## Web document revisions
+---+

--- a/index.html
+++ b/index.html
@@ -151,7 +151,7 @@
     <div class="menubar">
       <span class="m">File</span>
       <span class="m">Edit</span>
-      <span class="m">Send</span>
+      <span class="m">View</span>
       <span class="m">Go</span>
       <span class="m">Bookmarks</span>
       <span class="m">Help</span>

+---+

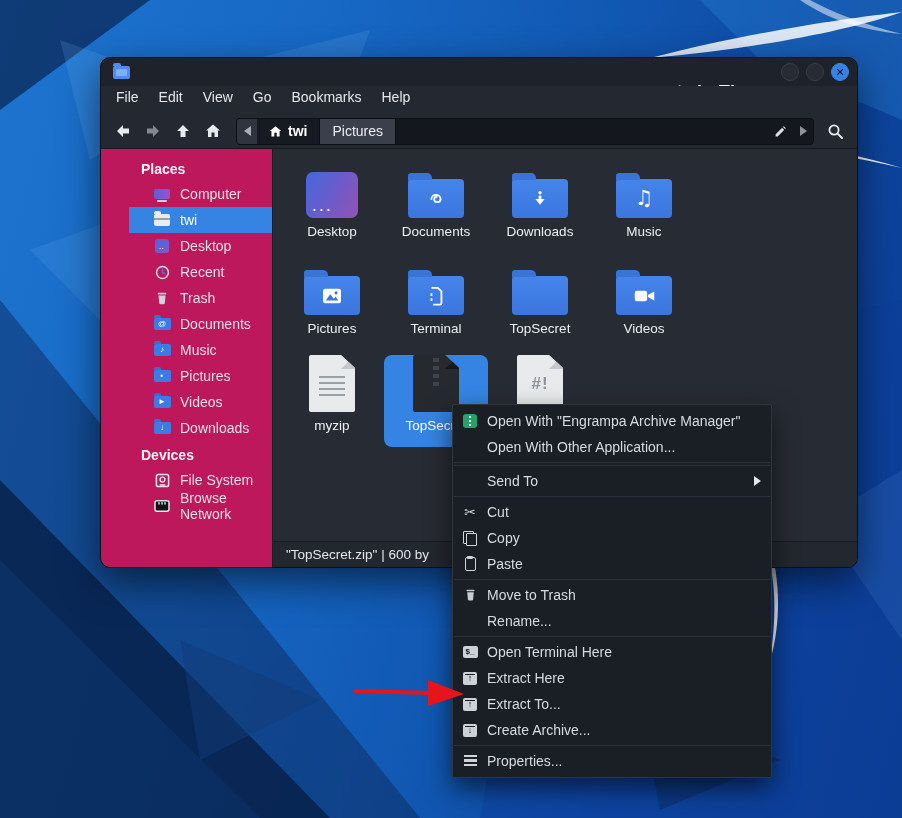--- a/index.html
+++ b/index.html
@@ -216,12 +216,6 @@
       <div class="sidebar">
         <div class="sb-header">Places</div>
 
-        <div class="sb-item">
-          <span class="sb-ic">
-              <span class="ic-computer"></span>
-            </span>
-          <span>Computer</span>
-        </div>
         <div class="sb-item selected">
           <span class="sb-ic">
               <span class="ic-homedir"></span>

+---+

## EXERCISE INSTRUCTIONS
Return the lines above that include the string "item".

## YOUR RESPONSE
-        <div class="sb-item">
         <div class="sb-item selected">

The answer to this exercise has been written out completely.